Unter «Verschiedenes/Varia» informierte die Führungsriege über die Zukunft. Während Bugmann das Ziel formulierte, mehr Ersteintritte zu generieren, gab Verwaltungsrat Klaus May einen Einblick in die Abklärungen in Sachen Luftseilbahn. Denn deren Betrieb ist nur noch bis 2024 garantiert. Doch derzeit sei man daran, die Betriebsbewilligung zu verlängern, sagte May. Denn die Pischa hat einen Trumpf in der Hand: «Die Tragseile sind in einem Top-Zustand». Dies habe ein Gutachten eines Fachmannes für Seilbahnseile gezeigt. «Seit wir Pischa nicht mehr als Skigebiet betreiben, konnten wir die Fahrten mit der Bahn von rund 12 000 auf rund 3000 pro Jahr verringern, sodass die Abnützung geringer ist», führte May aus. Entsprechend habe man beim Bundesamt für Verkehr einen Antrag auf eine Verlängerung der Betriebsbewilligung gestellt. Bis Ende Jahr erwarte man Bescheid aus Bern. Die so gewonnene Zeit will man bei der Sportbahnen Pischa AG nutzen, um weitere Abklärungen zu treffen. Denn: «Bei einer Bahn eine Sanierung mit bestehenden Bestandteilen zu machen, ist oft komplizierter als der Bau einer komplett neuen Anlage». Klar sei, dass die Zug- und Tragseile im Zuge einer Sanierung ersetzt werden müssten. May rechnet dafür mit rund 1.5 Millionen Franken. «Mit unserem Cash-flow können wir das nicht finanzieren. Daher sind wir auf euch angewiesen», meinte der Verwaltungsrat mit Blick ins Publikum. Konkrete Forderungen wollte er jedoch nicht formulieren. Zu unsicher scheinen die jetzt anstehenden Kostenberechnungen zu sein. Wie May weiter erklärte, würden beispielsweise auch alle Fachwerkmasten von einem Spezialisten begutachtet und deren Stabilität neu berechnet. Ebenfalls unklar sei, ob und wie die Kabinen weiter genutzt werden können. Das Preisschild für die Sanierung der 1967 eröffneten Bahn scheint vorerst noch ein Buch mit sieben Siegeln zu sein.

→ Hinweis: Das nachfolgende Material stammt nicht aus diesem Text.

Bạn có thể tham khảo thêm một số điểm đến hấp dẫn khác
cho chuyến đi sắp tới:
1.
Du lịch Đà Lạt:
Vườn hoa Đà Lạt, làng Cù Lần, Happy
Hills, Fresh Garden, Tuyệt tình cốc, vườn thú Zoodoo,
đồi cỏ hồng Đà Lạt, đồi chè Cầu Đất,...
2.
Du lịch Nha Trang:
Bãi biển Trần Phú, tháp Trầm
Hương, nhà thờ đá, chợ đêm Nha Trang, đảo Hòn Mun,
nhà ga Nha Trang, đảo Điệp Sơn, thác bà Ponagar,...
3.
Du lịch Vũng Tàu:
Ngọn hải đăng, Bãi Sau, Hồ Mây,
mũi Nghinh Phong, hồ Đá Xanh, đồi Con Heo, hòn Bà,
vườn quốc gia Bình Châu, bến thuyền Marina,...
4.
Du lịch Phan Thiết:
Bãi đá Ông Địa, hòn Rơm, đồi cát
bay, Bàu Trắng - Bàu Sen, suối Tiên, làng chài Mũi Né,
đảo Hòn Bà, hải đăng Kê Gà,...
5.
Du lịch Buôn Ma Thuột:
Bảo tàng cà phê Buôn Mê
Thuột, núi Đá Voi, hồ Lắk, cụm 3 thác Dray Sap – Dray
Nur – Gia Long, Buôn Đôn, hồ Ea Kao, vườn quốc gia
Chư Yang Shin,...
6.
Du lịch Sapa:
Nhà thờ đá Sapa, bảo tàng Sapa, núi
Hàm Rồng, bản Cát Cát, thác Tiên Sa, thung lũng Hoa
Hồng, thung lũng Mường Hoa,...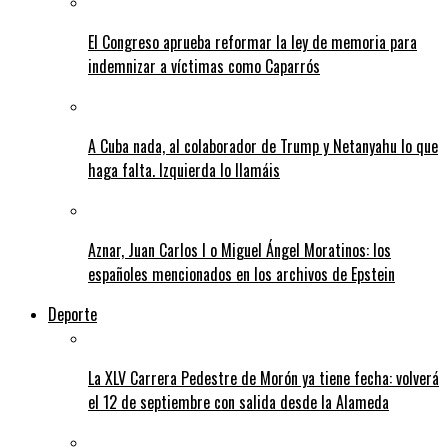
El Congreso aprueba reformar la ley de memoria para
indemnizar a víctimas como Caparrós
A Cuba nada, al colaborador de Trump y Netanyahu lo que
haga falta. Izquierda lo llamáis
Aznar, Juan Carlos I o Miguel Ángel Moratinos: los
españoles mencionados en los archivos de Epstein
Deporte
La XLV Carrera Pedestre de Morón ya tiene fecha: volverá
el 12 de septiembre con salida desde la Alameda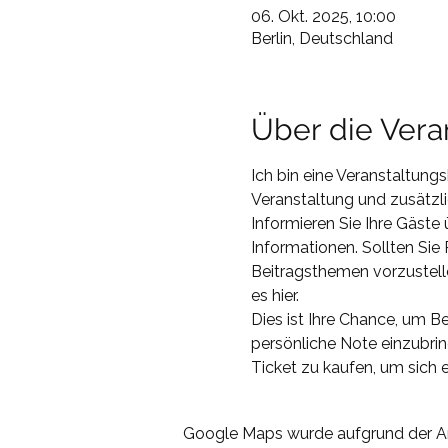
06. Okt. 2025, 10:00
Berlin, Deutschland
Über die Vera
Ich bin eine Veranstaltung
Veranstaltung und zusätzli
Informieren Sie Ihre Gäste
Informationen. Sollten Sie 
Beitragsthemen vorzustelle
es hier. 
Dies ist Ihre Chance, um Be
persönliche Note einzubrin
Ticket zu kaufen, um sich e
Google Maps wurde aufgrund der Ana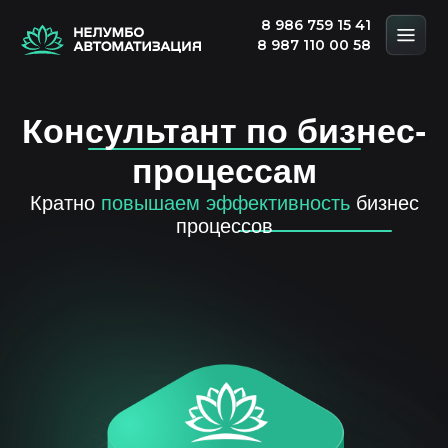
8 986 759 15 41
8 987 110 00 58
Консультант по бизнес-
процессам
Кратно
повышаем эффективность
бизнес
процессов
Бережливые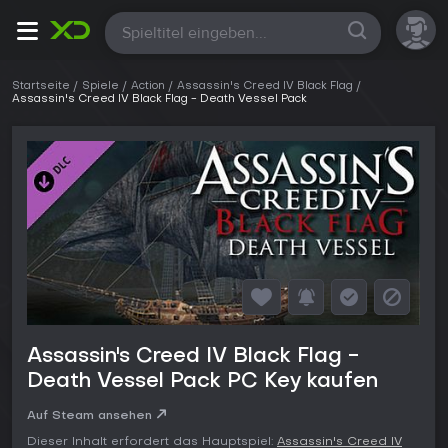
Alle
Startseite
Spiele
Action
Assassin's Creed IV Black Flag
Assassin's Creed IV Black Flag - Death Vessel Pack
Assassin's Creed IV Black Flag -
Death Vessel Pack PC Key kaufen
Auf Steam ansehen
Dieser Inhalt erfordert das Hauptspiel:
Assassin's Creed IV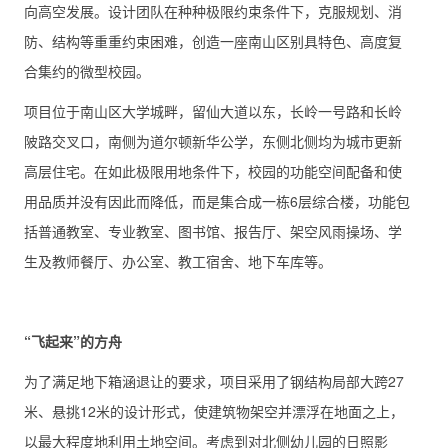
向高空发展。设计团队在种种极限约束条件下，克服规划、消
防、结构等重重约束困难，创造一座南山区别具特色、高度复
合集约的微型校园。
项目位于南山区大学城畔，留仙大道以东，长岭一号路和长岭
陂路交叉口，南侧为道尔顿新华公学，东侧北侧均为城市更新
高层住宅。在如此极限用地条件下，校园的功能空间配备和使
用品质并没有因此而降低，而是集合成一栋6层综合楼，功能包
括普通教室、专业教室、图书馆、报告厅、架空风雨操场、学
生及教师餐厅、办公室、教工宿舍、地下车库等。
“飞起来”的
方舟
为了满足地下箱涵退让的要求，项目采用了钢结构局部大跨27
米、悬挑12米的设计形式，使建筑物架空并漂浮在地面之上，
以最大程度地利用土地空间。考虑到对北侧幼儿园的日照影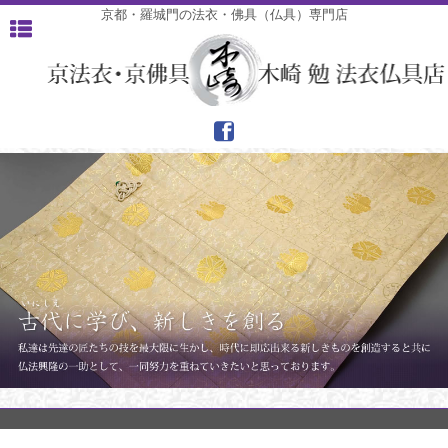
京都・羅城門の法衣・佛具（仏具）専門店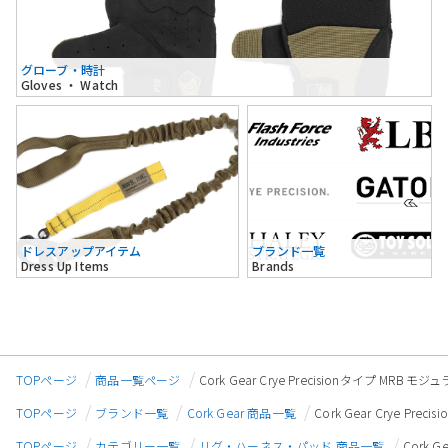
グローブ・時計
Gloves ・ Watch
ドレスアップアイテム
ブランド一覧
Dress Up Items
Brands
TOPページ
商品一覧ページ
Cork Gear Crye Precisionタイプ MRB
TOPページ
ブランド一覧
Cork Gear 商品一覧
Cork Gear Crye P
TOPページ
カテゴリー一覧
リグ・ハーネス・パッド 商品一覧
Cork 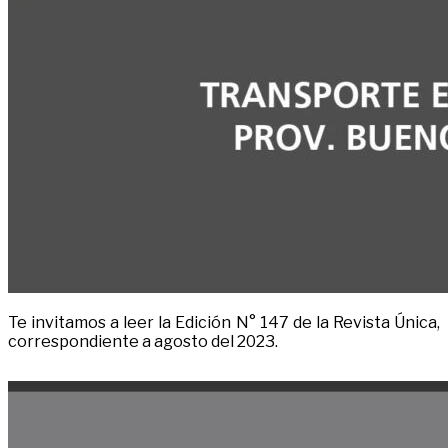
Te invitamos a leer la Edición N° 147 de la Revista Única,
correspondiente a agosto del 2023.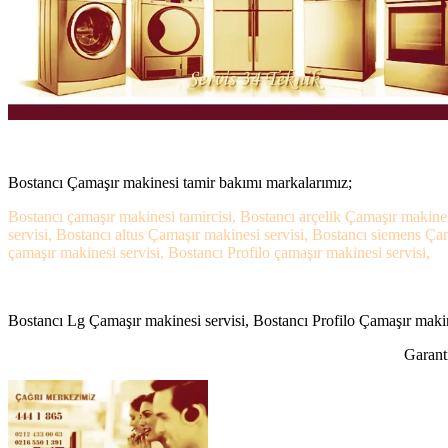
Bostancı Çamaşır makinesi tamir bakımı markalarımız;
Bostancı çamaşır makinesi tamircisi, Bostancı arçelik Çamaşır makine
servisi, Bostancı altus Çamaşır makinesi servisi, Bostancı siemens Ça
çamaşır makinesi servisi, Bostancı Profilo çamaşır makinesi servisi,
Bostancı Lg Çamaşır makinesi servisi, Bostancı Profilo Çamaşır makine
Garanti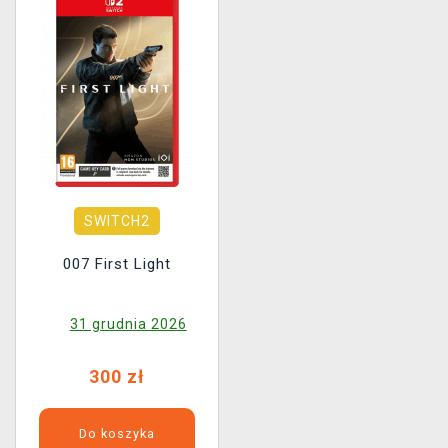
SWITCH2
007 First Light
31 grudnia 2026
300 zł
Do koszyka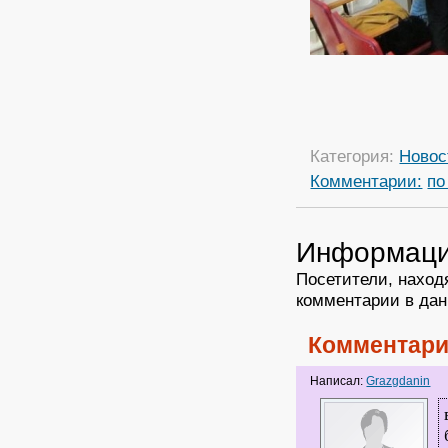
Категория:
Новос
Комментарии:
по
Информац
Посетители, наход
комментарии в дан
Комментари
Написал:
Grazgdanin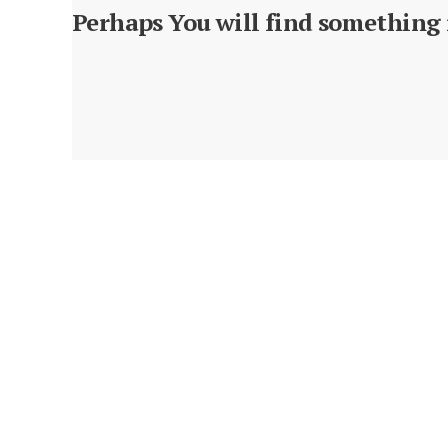
Perhaps You will find something i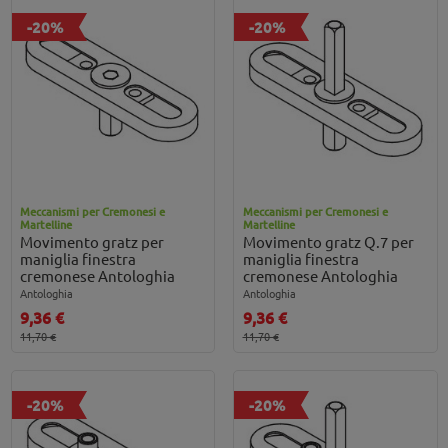
-20%
-20%
Meccanismi per Cremonesi e
Meccanismi per Cremonesi e
Martelline
Martelline
Movimento gratz per
Movimento gratz Q.7 per
maniglia finestra
maniglia finestra
cremonese Antologhia
cremonese Antologhia
Antologhia
Antologhia
9,36 €
9,36 €
11,70 €
11,70 €
-20%
-20%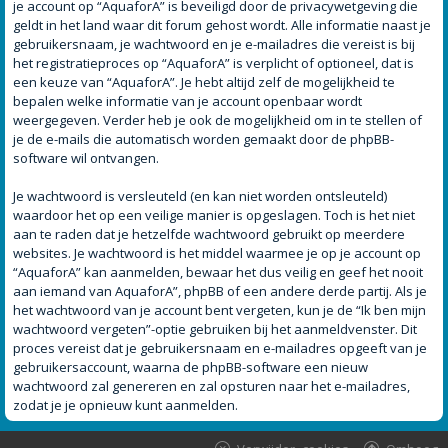
je account op “AquaforA” is beveiligd door de privacywetgeving die
geldt in het land waar dit forum gehost wordt. Alle informatie naast je
gebruikersnaam, je wachtwoord en je e-mailadres die vereist is bij
het registratieproces op “AquaforA” is verplicht of optioneel, dat is
een keuze van “AquaforA”. Je hebt altijd zelf de mogelijkheid te
bepalen welke informatie van je account openbaar wordt
weergegeven. Verder heb je ook de mogelijkheid om in te stellen of
je de e-mails die automatisch worden gemaakt door de phpBB-
software wil ontvangen.
Je wachtwoord is versleuteld (en kan niet worden ontsleuteld)
waardoor het op een veilige manier is opgeslagen. Toch is het niet
aan te raden dat je hetzelfde wachtwoord gebruikt op meerdere
websites. Je wachtwoord is het middel waarmee je op je account op
“AquaforA” kan aanmelden, bewaar het dus veilig en geef het nooit
aan iemand van AquaforA”, phpBB of een andere derde partij. Als je
het wachtwoord van je account bent vergeten, kun je de “Ik ben mijn
wachtwoord vergeten”-optie gebruiken bij het aanmeldvenster. Dit
proces vereist dat je gebruikersnaam en e-mailadres opgeeft van je
gebruikersaccount, waarna de phpBB-software een nieuw
wachtwoord zal genereren en zal opsturen naar het e-mailadres,
zodat je je opnieuw kunt aanmelden.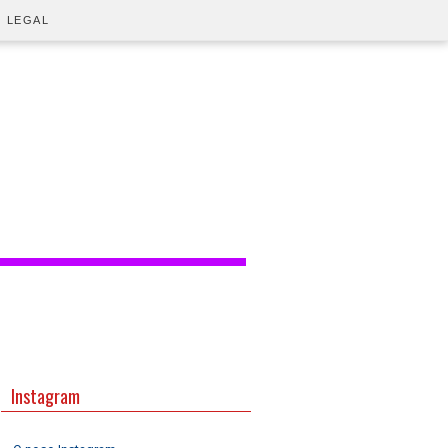
O LEGAL
Instagram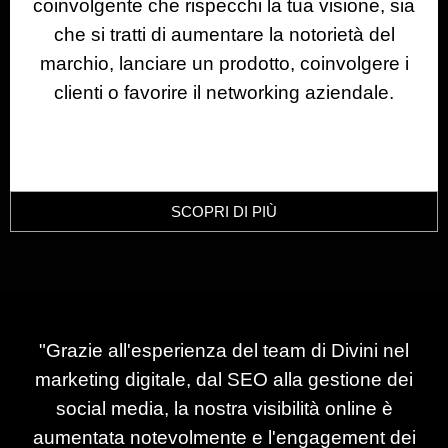
coinvolgente che rispecchi la tua visione, sia
che si tratti di aumentare la notorietà del
marchio, lanciare un prodotto, coinvolgere i
clienti o favorire il networking aziendale.
SCOPRI DI PIÙ
"Grazie all'esperienza del team di Divini nel
marketing digitale, dal SEO alla gestione dei
social media, la nostra visibilità online è
aumentata notevolmente e l'engagement dei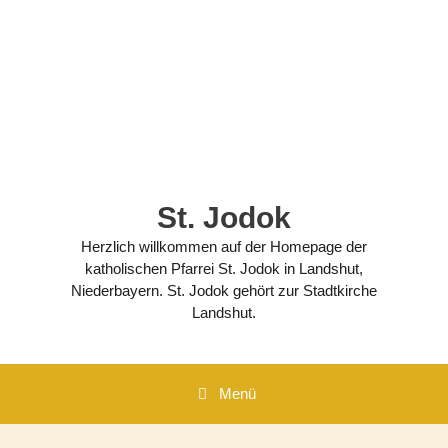
Zum
Inhalt
springen
St. Jodok
Herzlich willkommen auf der Homepage der
katholischen Pfarrei St. Jodok in Landshut,
Niederbayern. St. Jodok gehört zur Stadtkirche
Landshut.
Menü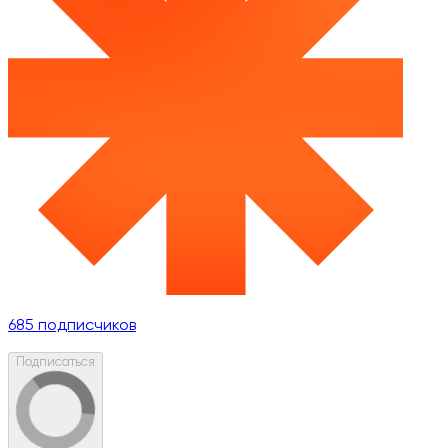
685
подписчиков
Подписаться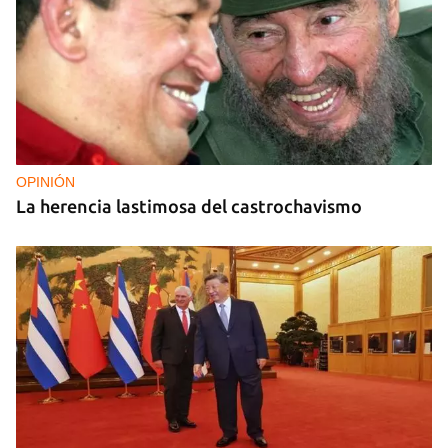
OPINIÓN
La herencia lastimosa del castrochavismo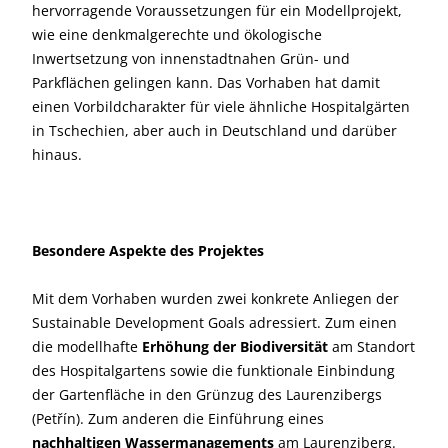
hervorragende Voraussetzungen für ein Modellprojekt,
wie eine denkmalgerechte und ökologische
Inwertsetzung von innenstadtnahen Grün- und
Parkflächen gelingen kann. Das Vorhaben hat damit
einen Vorbildcharakter für viele ähnliche Hospitalgärten
in Tschechien, aber auch in Deutschland und darüber
hinaus.
Besondere Aspekte des Projektes
Mit dem Vorhaben wurden zwei konkrete Anliegen der
Sustainable Development Goals adressiert. Zum einen
die modellhafte
Erhöhung der Biodiversität
am Standort
des Hospitalgartens sowie die funktionale Einbindung
der Gartenfläche in den Grünzug des Laurenzibergs
(Petřín). Zum anderen die Einführung eines
nachhaltigen Wassermanagements
am Laurenziberg.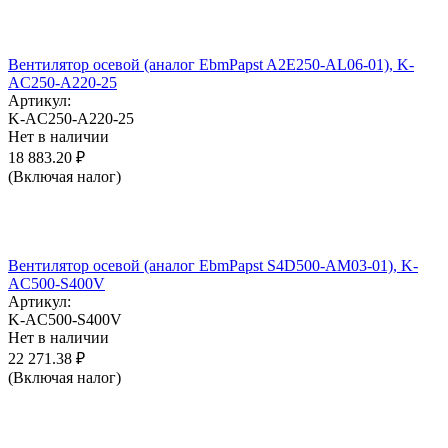
Вентилятор осевой (аналог EbmPapst A2E250-AL06-01), K-
AC250-A220-25
Артикул:
K-AC250-A220-25
Нет в наличии
18 883.20
₽
(Включая налог)
Вентилятор осевой (аналог EbmPapst S4D500-AM03-01), K-
AC500-S400V
Артикул:
K-AC500-S400V
Нет в наличии
22 271.38
₽
(Включая налог)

Neuer Pächter, neues Glück

Auch der dritte Verwaltungsrat, Stefan Walser, meldete sich zu Wort. Er informierte über die Situation im Bergrestaurant. Denn das Pachtverhältnis mit der Familie Tischhauser habe man nach einem vielversprechenden Start vor drei Jahren aufgelöst. «Wir haben immer wieder Reklamationen wegen langen Wartezeiten im Restaurant erhalten», nannte Walser den Grund. Man habe nun einen Schlussstrich unter die Sache gezogen und mit Ruedi Pfiffner von der Rafters GmbH einen neuen Pächter gefunden. Dieser stellte sich sogleich dem Publikum vor und umriss kurz, was er auf dem Berg vorhabe. Nebst der Durchführung von verschiedenen Events liege ihm der Betrieb eines guten Restaurants am Herzen. Männiglich dürfte sich also freuen, schon bald wieder auf dem sonnigsten Berg in Davos einkehren zu können, denn wie heisst es so treffend: «Pischa isch no schöner».